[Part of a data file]

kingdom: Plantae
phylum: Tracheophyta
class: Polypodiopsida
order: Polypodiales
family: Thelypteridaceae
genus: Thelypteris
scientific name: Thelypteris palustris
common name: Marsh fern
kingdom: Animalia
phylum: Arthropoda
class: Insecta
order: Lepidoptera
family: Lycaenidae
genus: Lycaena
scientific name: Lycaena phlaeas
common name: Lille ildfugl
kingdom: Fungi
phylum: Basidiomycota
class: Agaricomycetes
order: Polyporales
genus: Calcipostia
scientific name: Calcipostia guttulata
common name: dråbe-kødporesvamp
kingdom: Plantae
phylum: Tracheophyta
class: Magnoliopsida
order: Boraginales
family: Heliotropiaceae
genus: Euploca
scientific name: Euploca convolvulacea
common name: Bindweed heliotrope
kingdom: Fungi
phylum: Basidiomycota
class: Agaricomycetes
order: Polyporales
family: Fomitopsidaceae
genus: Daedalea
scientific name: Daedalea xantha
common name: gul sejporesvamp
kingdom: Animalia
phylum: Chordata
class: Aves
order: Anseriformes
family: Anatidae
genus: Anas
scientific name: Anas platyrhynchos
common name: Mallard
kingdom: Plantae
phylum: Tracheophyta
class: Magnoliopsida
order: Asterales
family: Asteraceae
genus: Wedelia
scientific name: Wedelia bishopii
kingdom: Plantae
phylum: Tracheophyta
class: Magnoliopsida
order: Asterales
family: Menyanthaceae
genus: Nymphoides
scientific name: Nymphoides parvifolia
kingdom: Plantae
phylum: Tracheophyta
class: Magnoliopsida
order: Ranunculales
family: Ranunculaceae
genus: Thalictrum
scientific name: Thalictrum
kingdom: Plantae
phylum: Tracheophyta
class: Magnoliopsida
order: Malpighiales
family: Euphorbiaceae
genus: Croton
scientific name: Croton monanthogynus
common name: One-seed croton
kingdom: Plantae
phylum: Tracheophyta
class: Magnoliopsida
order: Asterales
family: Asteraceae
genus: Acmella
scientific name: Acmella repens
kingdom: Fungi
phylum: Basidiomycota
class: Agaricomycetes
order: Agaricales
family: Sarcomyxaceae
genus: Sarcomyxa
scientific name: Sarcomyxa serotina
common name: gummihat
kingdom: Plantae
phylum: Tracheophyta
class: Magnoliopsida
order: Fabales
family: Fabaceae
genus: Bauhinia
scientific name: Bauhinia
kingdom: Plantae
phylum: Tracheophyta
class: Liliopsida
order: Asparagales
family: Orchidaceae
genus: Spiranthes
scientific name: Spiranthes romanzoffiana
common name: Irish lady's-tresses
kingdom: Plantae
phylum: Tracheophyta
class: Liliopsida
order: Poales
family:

PROBLEM DESCRIPTION — Rewrite all of the records above, changing every "scientific name" to "species". Keep everything else the same.

RESULT —
kingdom: Plantae
phylum: Tracheophyta
class: Polypodiopsida
order: Polypodiales
family: Thelypteridaceae
genus: Thelypteris
species: Thelypteris palustris
common name: Marsh fern
kingdom: Animalia
phylum: Arthropoda
class: Insecta
order: Lepidoptera
family: Lycaenidae
genus: Lycaena
species: Lycaena phlaeas
common name: Lille ildfugl
kingdom: Fungi
phylum: Basidiomycota
class: Agaricomycetes
order: Polyporales
genus: Calcipostia
species: Calcipostia guttulata
common name: dråbe-kødporesvamp
kingdom: Plantae
phylum: Tracheophyta
class: Magnoliopsida
order: Boraginales
family: Heliotropiaceae
genus: Euploca
species: Euploca convolvulacea
common name: Bindweed heliotrope
kingdom: Fungi
phylum: Basidiomycota
class: Agaricomycetes
order: Polyporales
family: Fomitopsidaceae
genus: Daedalea
species: Daedalea xantha
common name: gul sejporesvamp
kingdom: Animalia
phylum: Chordata
class: Aves
order: Anseriformes
family: Anatidae
genus: Anas
species: Anas platyrhynchos
common name: Mallard
kingdom: Plantae
phylum: Tracheophyta
class: Magnoliopsida
order: Asterales
family: Asteraceae
genus: Wedelia
species: Wedelia bishopii
kingdom: Plantae
phylum: Tracheophyta
class: Magnoliopsida
order: Asterales
family: Menyanthaceae
genus: Nymphoides
species: Nymphoides parvifolia
kingdom: Plantae
phylum: Tracheophyta
class: Magnoliopsida
order: Ranunculales
family: Ranunculaceae
genus: Thalictrum
species: Thalictrum
kingdom: Plantae
phylum: Tracheophyta
class: Magnoliopsida
order: Malpighiales
family: Euphorbiaceae
genus: Croton
species: Croton monanthogynus
common name: One-seed croton
kingdom: Plantae
phylum: Tracheophyta
class: Magnoliopsida
order: Asterales
family: Asteraceae
genus: Acmella
species: Acmella repens
kingdom: Fungi
phylum: Basidiomycota
class: Agaricomycetes
order: Agaricales
family: Sarcomyxaceae
genus: Sarcomyxa
species: Sarcomyxa serotina
common name: gummihat
kingdom: Plantae
phylum: Tracheophyta
class: Magnoliopsida
order: Fabales
family: Fabaceae
genus: Bauhinia
species: Bauhinia
kingdom: Plantae
phylum: Tracheophyta
class: Liliopsida
order: Asparagales
family: Orchidaceae
genus: Spiranthes
species: Spiranthes romanzoffiana
common name: Irish lady's-tresses
kingdom: Plantae
phylum: Tracheophyta
class: Liliopsida
order: Poales
family:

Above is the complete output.